TEXTE À LIRE.
━━━━━━
AGEFI Luxembourg, le journal financier de Luxembourg, a publié un article dans son édition de juillet / août 2020 intitulé « Les étapes de négociation d’un plan social »

 

Les étapes de négociation d’un plan social

 

1. Introduction

Nous vivons une crise sans précédent, et l’une des craintes du marché est un ralentissement économique plus que passager, menant à une réduction substantielle de l’emploi sur la Place de Luxembourg. Dans ce contexte, les licenciements collectifs et partant le nombre de négociations de plans sociaux pourrait connaître une augmentation substantielle.

2. Conditions d’application – le licenciement collectif

Un employeur est soumis à l’obligation de négocier en vue de la conclusion d’un plan social s’il veut procéder à un licenciement collectif (Art. L. 166-2 du Code du travail).

Un licenciement collectif est donné lorsqu’un employeur procède à des licenciements pour des motifs économiques, non inhérents à la personne des salariés, et lorsque le nombre de licenciements envisagés est de :

  • Plus de 6 salariés sur une période de 30 jours ou,
  • Plus de 14 salariés sur une période de 90 jours.

Les cessations de contrat de travail intervenues à l’initiative de l’employeur sont assimilées aux licenciements si les licenciements proprement dits sont au moins au nombre de quatre. La loi ne prévoit pas d’interdiction d’étaler des licenciements dans le temps et d’éviter ainsi le déclenchement d’un licenciement collectif.

Il est à noter que ces délais ne se rapportent pas à des mois de calendrier, mais à des délais comptés par jours.
━━━━━━
DONNÉES FOURNIES.
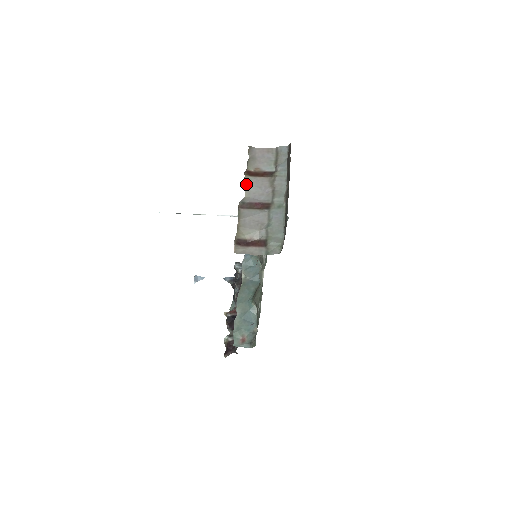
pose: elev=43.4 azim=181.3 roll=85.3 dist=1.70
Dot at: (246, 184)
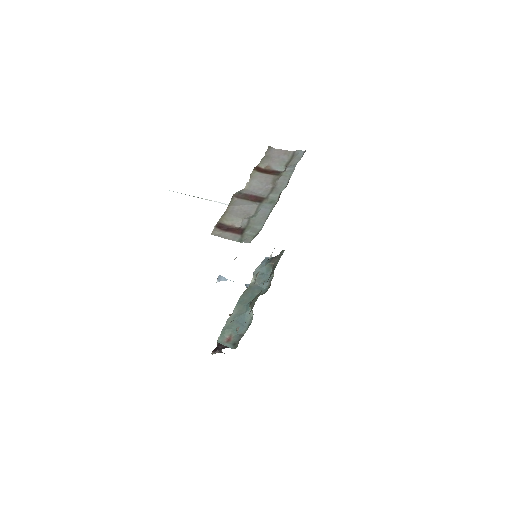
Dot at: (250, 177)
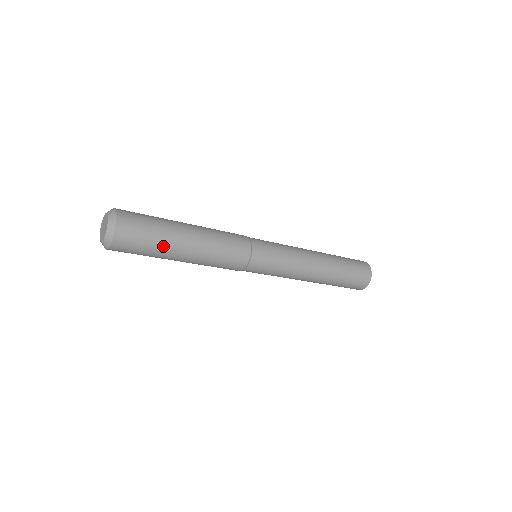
━━━━━━
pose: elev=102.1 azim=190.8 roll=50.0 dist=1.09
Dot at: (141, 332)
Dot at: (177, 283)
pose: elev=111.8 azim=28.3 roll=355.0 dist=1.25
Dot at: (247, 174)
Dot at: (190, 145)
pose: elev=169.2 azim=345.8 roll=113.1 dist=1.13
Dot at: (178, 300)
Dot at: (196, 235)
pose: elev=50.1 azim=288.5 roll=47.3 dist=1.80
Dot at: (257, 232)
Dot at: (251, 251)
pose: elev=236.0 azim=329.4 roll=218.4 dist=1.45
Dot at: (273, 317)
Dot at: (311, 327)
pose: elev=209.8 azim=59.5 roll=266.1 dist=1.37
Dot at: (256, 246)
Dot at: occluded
━━━━━━
CONSIGNES À RESPECTER. D'après l'article sur le plan social, combien de licenciements envisagés sur une période de 30 jours faut-il dépasser pour qu'il y ait licenciement collectif ?

RÉSULTAT OBTENU. Il faut plus de 6 licenciements envisagés sur une période de 30 jours.